== Segment start ==
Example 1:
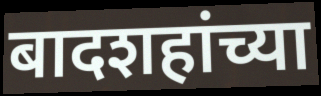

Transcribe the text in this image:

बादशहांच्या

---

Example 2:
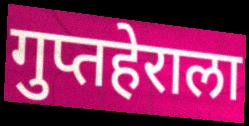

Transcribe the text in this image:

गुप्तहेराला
== Segment end ==
== Segment start ==
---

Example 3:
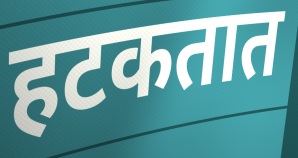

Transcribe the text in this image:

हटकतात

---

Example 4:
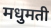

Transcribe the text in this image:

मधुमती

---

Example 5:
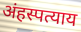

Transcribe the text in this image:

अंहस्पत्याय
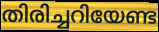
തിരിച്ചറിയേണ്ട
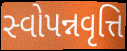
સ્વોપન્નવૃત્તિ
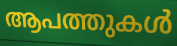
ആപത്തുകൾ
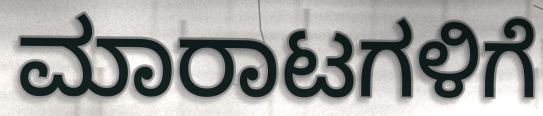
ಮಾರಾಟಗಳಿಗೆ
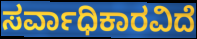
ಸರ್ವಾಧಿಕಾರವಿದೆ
== Segment end ==
Your goal: Search the data for the string "Example" and copy every line where it appears.

Expected answer:
Example 1:
Example 2:
Example 3:
Example 4:
Example 5:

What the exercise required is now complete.